# Simple early supper



## Downtime2 (Sep 27, 2007)

Just a little swordfish and golden tile with a side of cabbage. No carbs and a little dusting of lemon pepper seasoning on the fish, good to go...


----------



## kanaka (Oct 3, 2007)

Man, that looks good! What's the white stuff on the plate?


----------



## Downtime2 (Sep 27, 2007)

Homemade tartar sauce.


----------



## smooth move (Sep 25, 2012)

simple and good!


----------



## hebegb again (Oct 9, 2017)

DangWade!!! Just hadmy wisdom tooofuffes yanked today and that is killing me!!!! :notworthy:

Well, back to the Cosby food.... hopefully I get one with a roofy :whistling:


----------



## captken (Feb 24, 2008)

*Hey Wade.

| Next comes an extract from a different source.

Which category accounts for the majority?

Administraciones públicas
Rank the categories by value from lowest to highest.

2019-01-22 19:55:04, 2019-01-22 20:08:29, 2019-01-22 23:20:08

Tartar sauce recipe?*

The best Tartar sauce I remember eating was at Ft. Polk, LA. Of course, lots of stuff tasted good in Basic Training--stuff I probably wouldn't eat now.

Portman's Tartar Sauce (Save-a-Lot brand) is pretty good but I'd really like a killer recipe.


----------



## Boat-Dude (Sep 24, 2011)

What was for desert?


----------



## Downtime2 (Sep 27, 2007)

Tartar. Chop up a couple shallots very fine. Juice two lemons. A couple tablespoons of Wickles relish and Vlasic dill relish. A good dusting of ground dill weed. About two tablespoons of capers. (Mix the capers, lemon juice, relish and shallots in a small food processor) Bout 2 cups of Hellmans mayo. Whip it all together and let it sit at least overnight. Enjoy! Alas, still watching what I eat so no desert....

Edit...
I never measure any of the ingredients. Were I to guess?
1 Tbsp Wickles relish
1 Tbsp Vlasic dill relish
2 to 3 shallots diced
2 lemons juiced
1 heaping Tbsp capers
1/2 tsp dill weed
Half to 3/4 jar of Hellmans mayo

I use a small food processor to blend the capers, lemon juice, diced shallots and relishes to a pretty fine mixture. 
Mixes more evenly and makes the sauce more creamy. Add mayo to desired thickness.


----------



## T Young (Aug 26, 2017)

We caught a few trout and whiting and had just cole slaw with a platter of fresh grilled fish. Nothing better then fresh fish you caught yourself.


----------